Enfin, il faut préparer l'avenir, et c'est la définition commune d'une stratégie claire pour un environnement non toxique. Les conclusions du Conseil renvoient, ici aussi, la Commission européenne à ses responsabilités : ce 7e PAE a fixé une date butoir qui aujourd'hui est très proche !

Cette stratégie en vue d'une réduction générale de l'exposition aux produits chimiques – que le Conseil souhaite voir élaborée par la Commission européenne en « étroite collaboration avec les États membres et les institutions de l'Union » –doit prendre en compte deux points particuliers : d'une part, la transition vers une économie circulaire et, d'autre part, le soutien au principe de substitution.

Cette stratégie pour un environnement non toxique sera certainement l'une des parties centrales de la contribution de l'Union européenne à l'achèvement des objectifs de développement durable d'ici 2030 pour ce qui regarde la gestion des produits chimiques.

Voilà, mes chers collègues, les raisons pour lesquelles je vous propose d'adopter ces conclusions.

Regrettant, à l'unisson des États membres, le retard pris par la Commission européenne dans la mise en oeuvre de certains objectifs d'évaluation et de réglementation qui lui avaient été fixés par les co-législateurs, elles appellent à des actions rapides afin d'y remédier, à une approche plus harmonisée et à une amélioration de la cohérence entre les différentes législations encadrant l'usage des produits chimiques et entre ces dernières et d'autres législations de l'Union, ainsi qu'à la prise en compte des nanomatériaux, des effets complexes, des produits importés et la traçabilité des substances chimiques tout au long des cycles de vie des matériaux et des produits.

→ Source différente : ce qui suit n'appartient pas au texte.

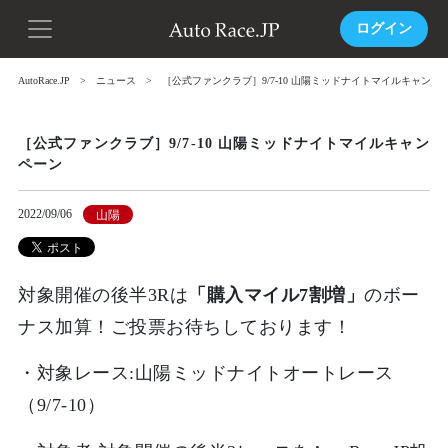
ログイン
AutoRace.JP
ニュース
［公式ファンクラブ］9/7-10 山陽ミッドナイトマイルキャンペ
［公式ファンクラブ］9/7-10 山陽ミッドナイトマイルキャン
ペーン
2022/09/06
山陽
対象開催の後半3Rは
「購入マイル7割増」
のボー
ナス加算！ご投票お待ちしております！
・対象レース:山陽
ミッドナイトオートレース
（9/7-10
）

Elles réitèrent – avec force ! – notre position sur les perturbateurs endocriniens, et souligne l'importance d'une ratification rapide de la Convention de Minamata sur le mercure par l'Union européenne et l'ensemble de ses États membres.

Elles marquent enfin notre intérêt pour la future Stratégie pour un environnement non-toxique, prévue par le 7e Programme d'action pour l'environnement, en souhaitant qu'elle procède d'un processus de participation réunissant l'ensemble des acteurs concernés.

Personne ne demandant la parole, je les mets aux voix.